Although double-eyelid surgery had already been performed in small numbers in Japan, Hong Kong, and South Korea, Millard's incorporation changed the motivation and techniques of plastic surgery in South Korea. Millard stated he wanted to reduce the "Asian-ness" by making a higher nose bridge by implanting more cartilage to the nose and widening the eyes by tearing the inner fold of the eye for a look of a longer eye, removed the fat in the eyelid that causes the monolid, and sutured the skin on the eyelid to create the double-eyelid fold.

== Break the corset movement ==

In 2015, participants in the feminist movement Megalia began to use the word "corset" as a metonym for the restraints women place on themselves in order to conform to the expectations of a male-centered society, especially expectations about physical appearance. Having to deal with societal oppression was compared to being bound up in a corset. South Korean women took to social media in a backlash against unrealistic beauty standards that require them to spend hours applying makeup and performing extensive skincare regimes, which often involve ten steps or more. After the #MeToo movement, when women shared their sexual assault and harassment stories, this became known as the "break (or free) the corset" movement. Some South Korean women have destroyed their makeup, cut their hair, and rejected the pressures of getting surgery. The purpose of the movement is to create space for South Korean women to feel comfortable with themselves and not have social pressures limit their identity. Critics argue that by criticizing women who still apply makeup, supporters of the movement are just imposing more constraints on women's freedom of choice.

== Male beauty standards ==
It is very common for South Korean men to care about clear, smooth and fair skin. It is also common to dye and style hair regularly.
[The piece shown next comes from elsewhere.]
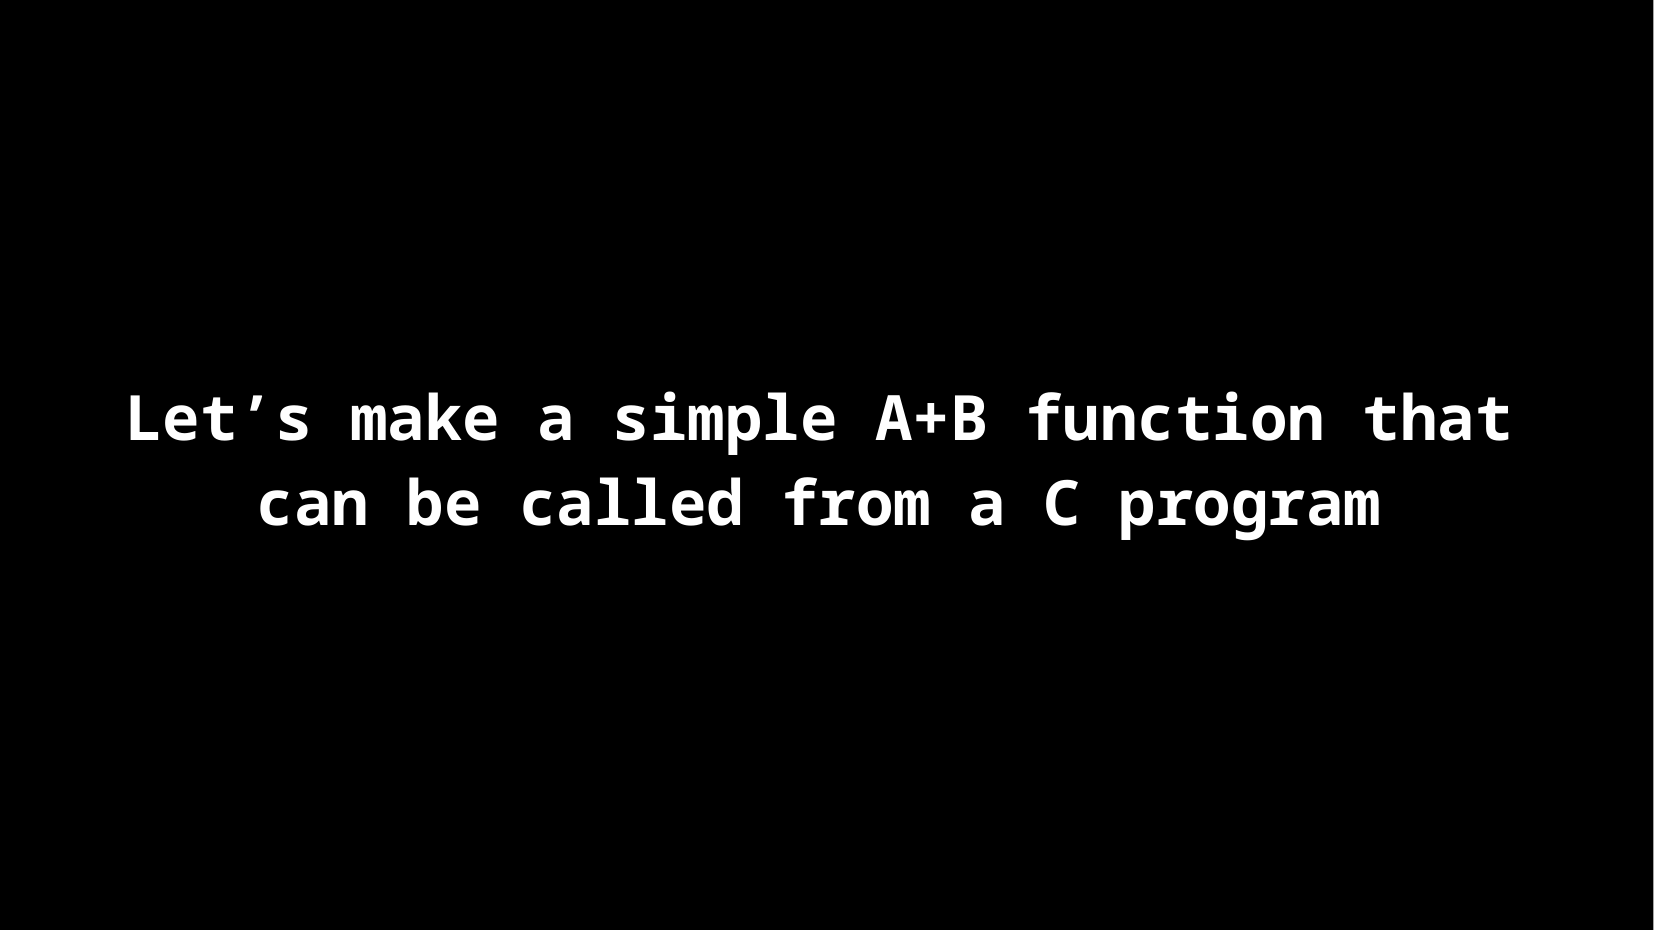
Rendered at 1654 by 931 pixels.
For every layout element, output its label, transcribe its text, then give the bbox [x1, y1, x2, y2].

title Let’s make a simple A+B function that can be called from a C program [75, 377, 1564, 541]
The body shape is expected to appear rather androgynous than too muscular, appearing 'boyish' at times. Men wear sharply stylish cut outfits, and double eyelids are very common as a result of cosmetic surgery. South Korean men often choose surgery to achieve a higher nose and smaller, slimmer facial features.

"Over the past decade South Korean men have become the world's biggest male spenders on skincare and beauty products." Between 2011 and 2017, the market grew by 44%. In 2015, South Korean cosmetics brand Innisfree released a line of war paints for serving soldiers that contained added skincare benefits.